Face à cette hémorragie, un consensus semblait naître chez les exportateurs africains : la diversification économique. Des plans de développement agricole, des investissements dans les infrastructures et des tentatives d’industrialisation étaient annoncés comme les piliers d’une transition attendue depuis des décennies.
À l’époque, en septembre 2017, Aliko Dangote avait salué la valse des annonces de diversification économique, notamment au Nigeria, en indiquant qu’il fallait que les prix du pétrole continuent de rester faibles. Et d’indiquer que le continent a le potentiel pour devenir « le panier alimentaire du monde ». Faisant le lien entre le secteur pétrolier et l’agriculture, il a ajouté : « le pétrole doit être la cerise sur le gâteau. Nous avons déjà le gâteau [le potentiel agricole, Ndlr] ».

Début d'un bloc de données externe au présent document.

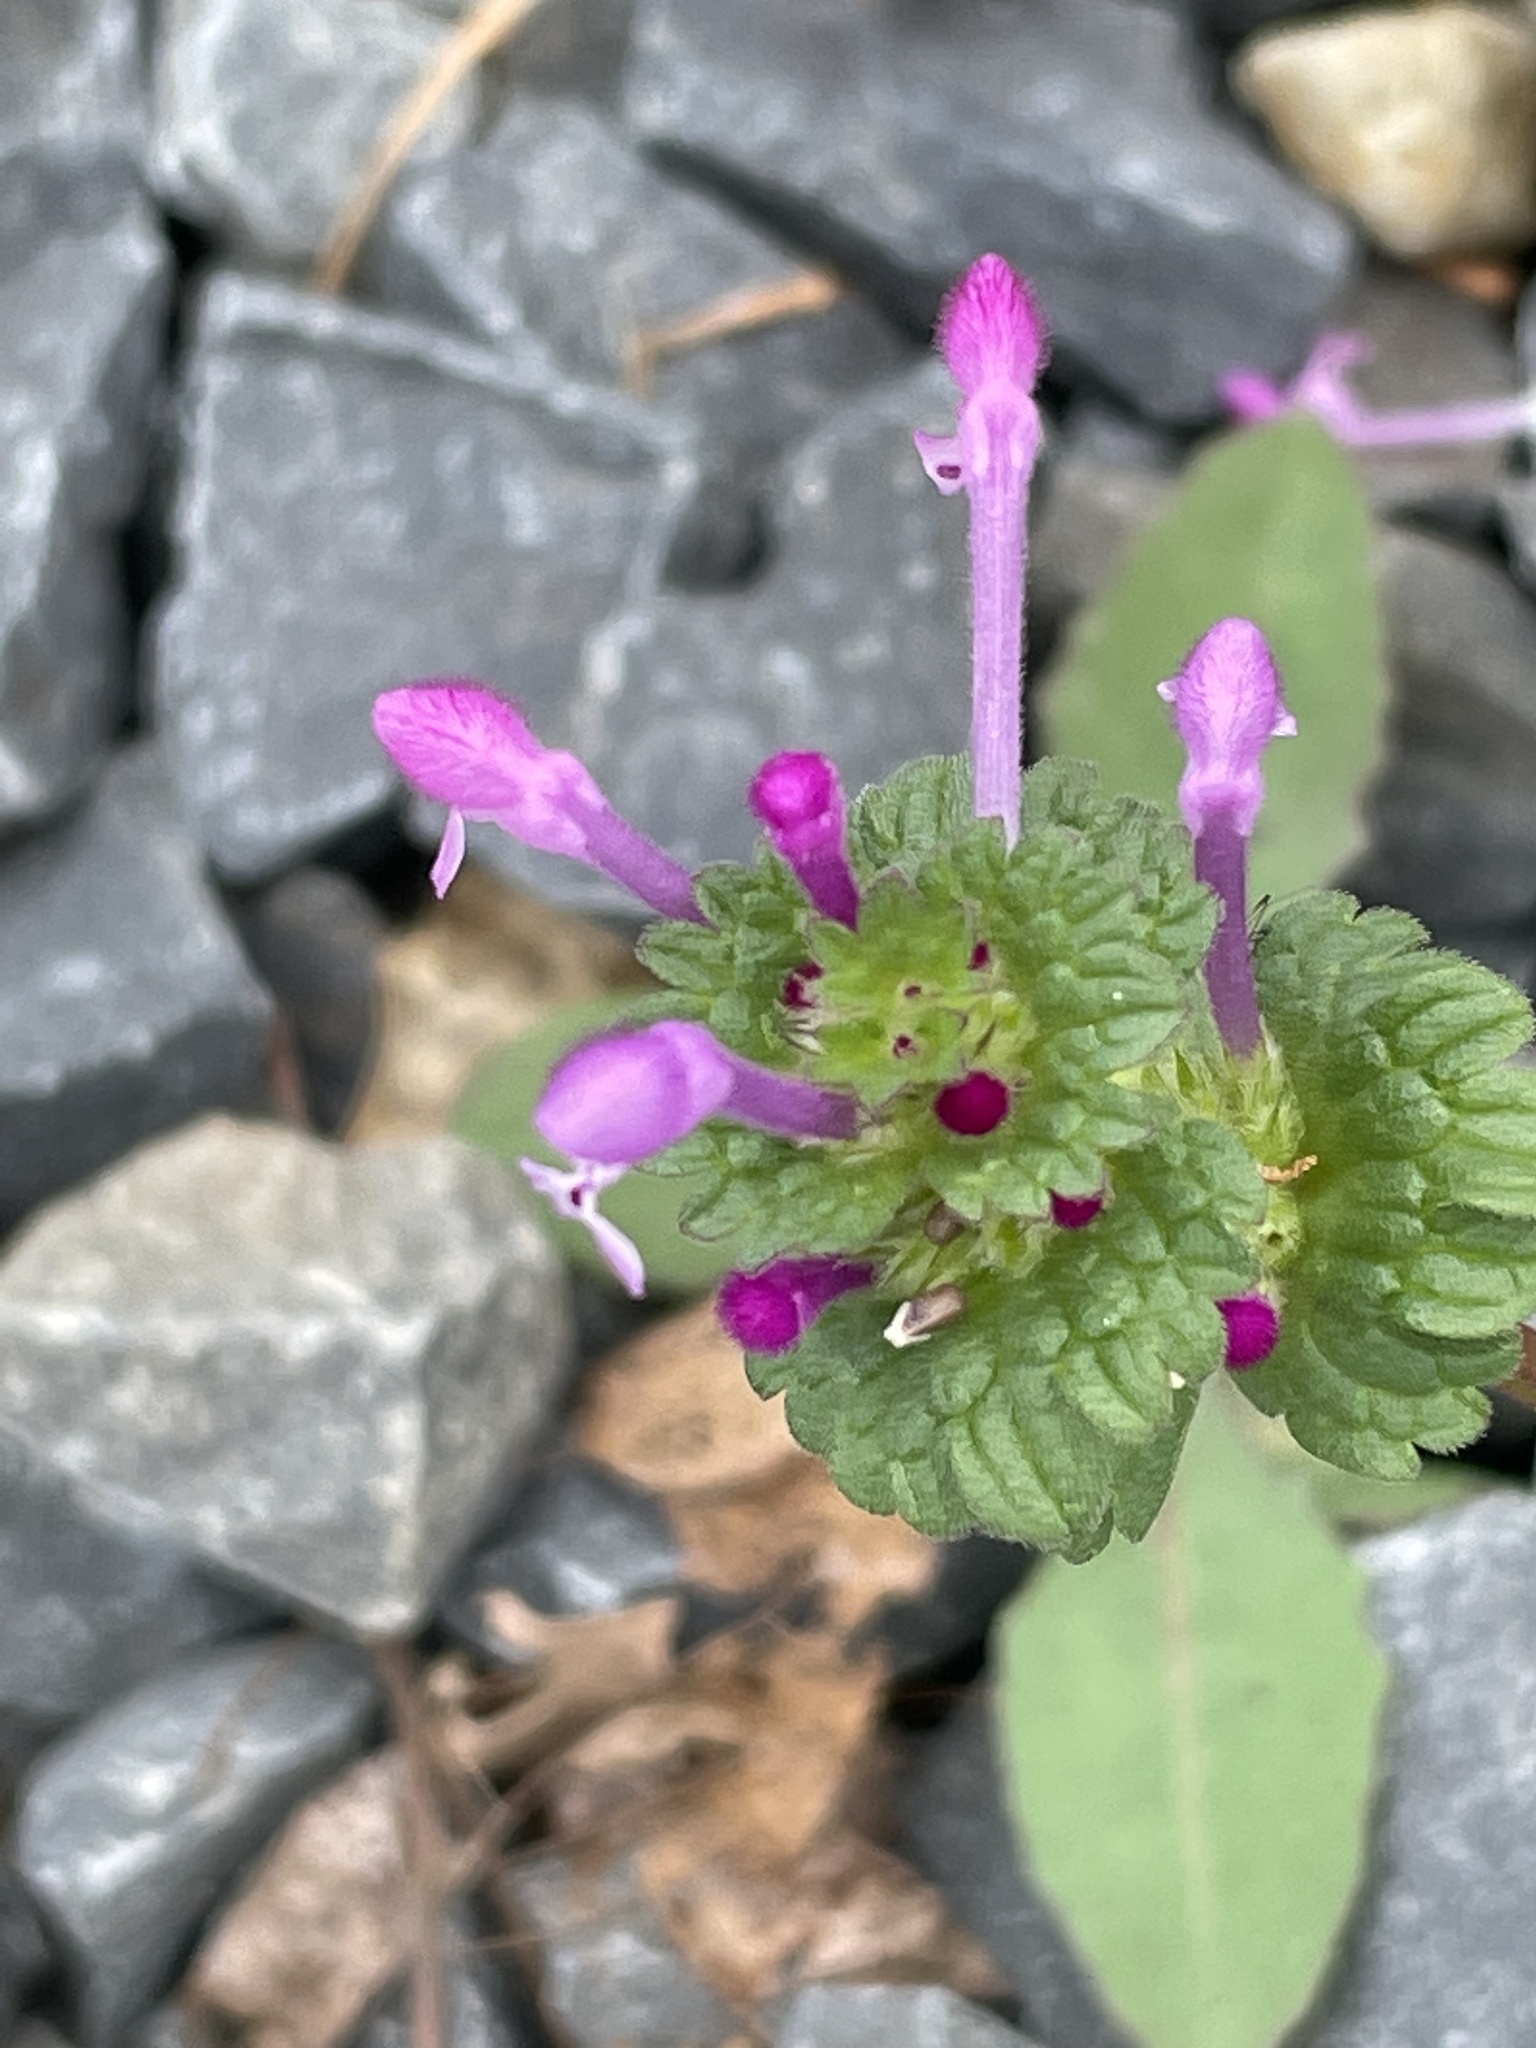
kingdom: Plantae
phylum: Tracheophyta
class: Magnoliopsida
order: Lamiales
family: Lamiaceae
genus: Lamium
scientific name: Lamium amplexicaule
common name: Henbit dead-nettle
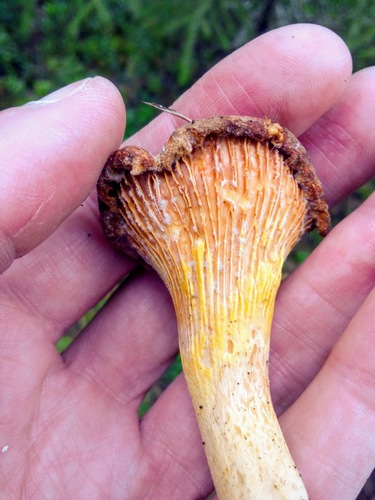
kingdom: Fungi
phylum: Basidiomycota
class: Agaricomycetes
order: Cantharellales
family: Hydnaceae
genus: Cantharellus
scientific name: Cantharellus cibarius
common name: Chanterelle
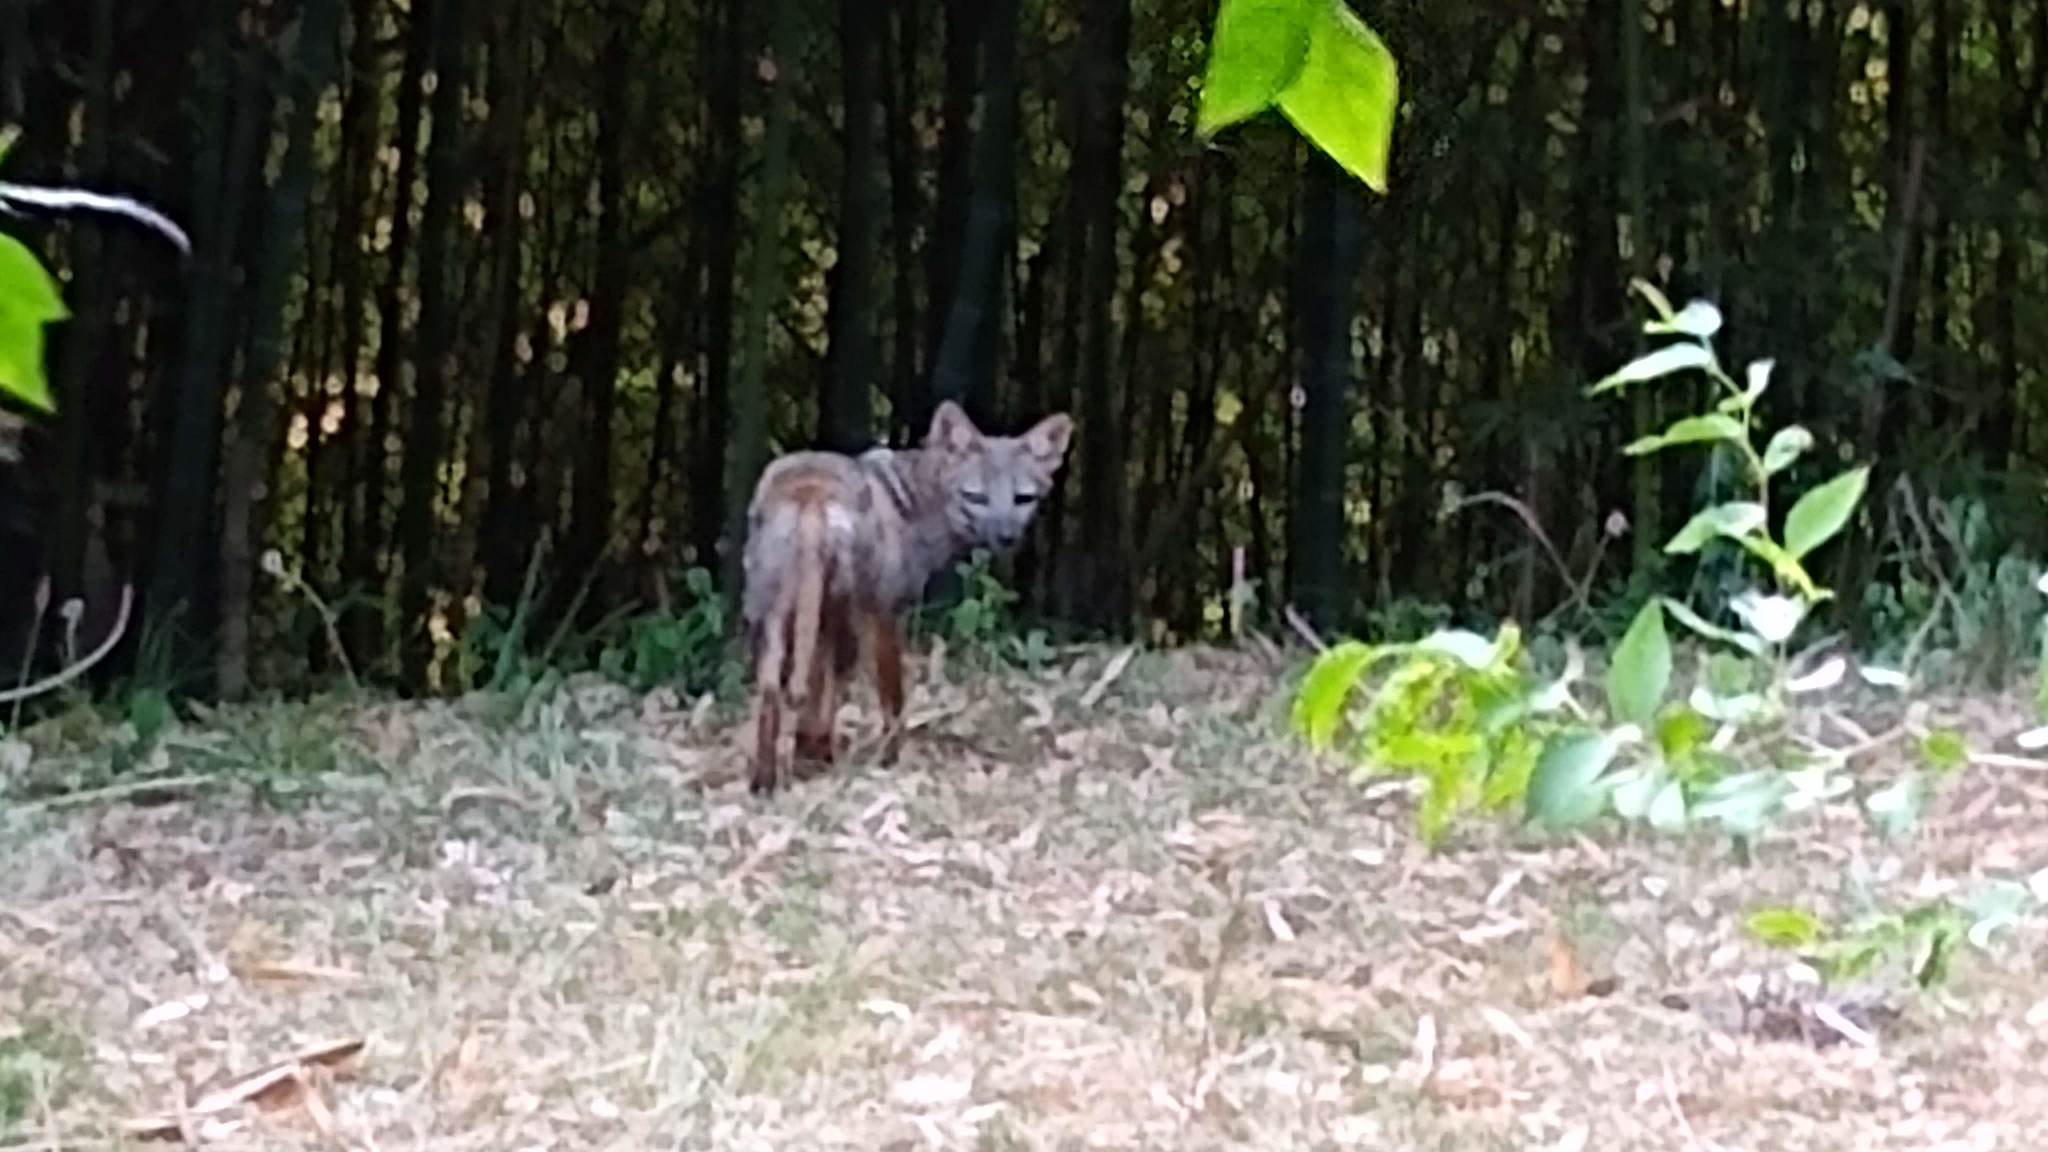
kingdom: Animalia
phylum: Chordata
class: Mammalia
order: Carnivora
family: Canidae
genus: Lycalopex
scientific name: Lycalopex gymnocercus
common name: Pampas fox
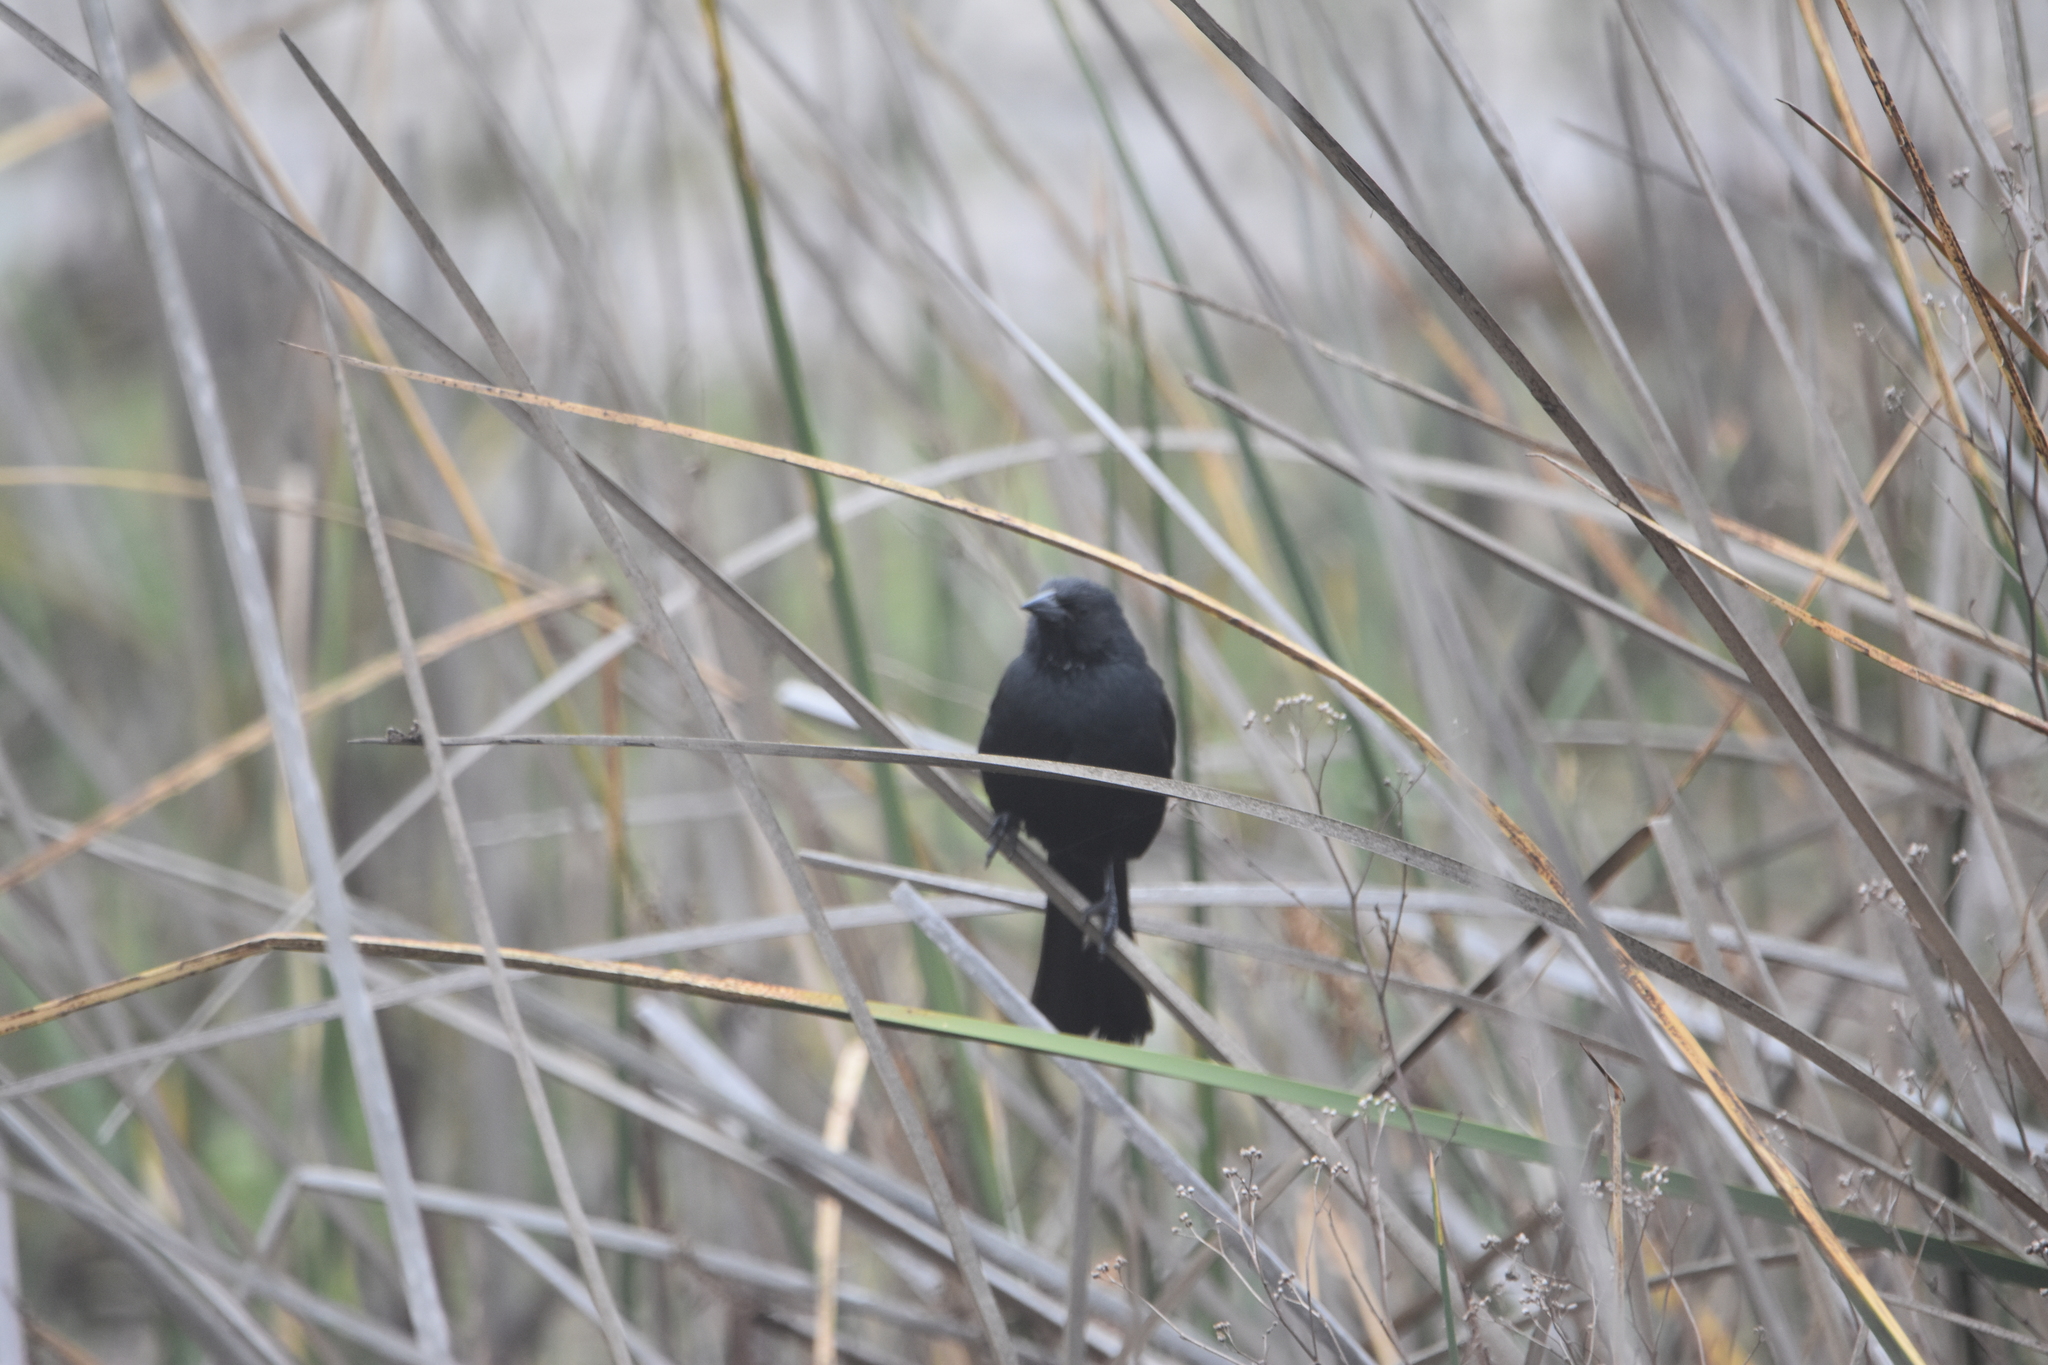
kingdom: Animalia
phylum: Chordata
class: Aves
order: Passeriformes
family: Icteridae
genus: Agelasticus
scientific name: Agelasticus thilius
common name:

Mais dès que les prix du pétrole ont rebondi grâce à une réduction volontaire de l’offre par l’OPEP+ et une accalmie dans la production américaine, ces ambitions ont été reléguées au second plan.
Avec Trump dans le bureau ovale, la dynamique risque de s’inverser une fois de plus. Si le marché mondial du pétrole est à nouveau saturé et que les prix chutent, les pays africains producteurs pourraient entrer dans une nouvelle spirale de difficultés économiques. L’impact serait d’autant plus lourd qu’aujourd’hui, les dettes publiques sont plus élevées qu’en 2017, et l’espace budgétaire pour amortir un tel choc quasi inexistant.
Ce scénario pose une question fondamentale : les politiques de diversification économique seront-elles, cette fois-ci, à la hauteur des défis ? L’Angola, par exemple, poursuivra-t-il ses efforts pour développer ses secteurs minier et agricole ? Le Nigeria réussira-t-il à transformer en actions concrètes ses multiples réformes annoncées sur la monnaie et les subventions énergétiques ?
L’enjeu va bien au-delà des seuls chiffres budgétaires. Une nouvelle chute des prix du pétrole entraînerait une baisse des rentrées de devises et fragiliserait davantage les monnaies locales, avec tout ce que cela implique comme conséquences sur la consommation domestique. Un tel contexte pourrait exacerber le mécontentement social, déjà nourri par des décennies de promesses non tenues.
Les pays africains producteurs de pétrole ne peuvent se permettre d’attendre que la tempête passe.
Chaque chute des prix révèle une fois de plus leur dépendance excessive à une unique ressource. Les annonces de diversification doivent se traduire par des projets tangibles, capables de résister aux fluctuations du marché pétrolier.
Trump ou pas, l’avenir de ces économies repose sur leur capacité à faire de cette nouvelle symphonie de la diversification un véritable tournant. Sinon, ce ne sera qu’une nouvelle variation sur un thème ancien : attendre une nouvelle embellie pétrolière, une fois la zone des turbulences franchie.
Quoi qu’il en soit, une nouvelle baisse des prix du pétrole semble inévitable. Tous les pays africains, producteurs de pétrole, qui ont échoué à diversifier leurs économies doivent s’y préparer.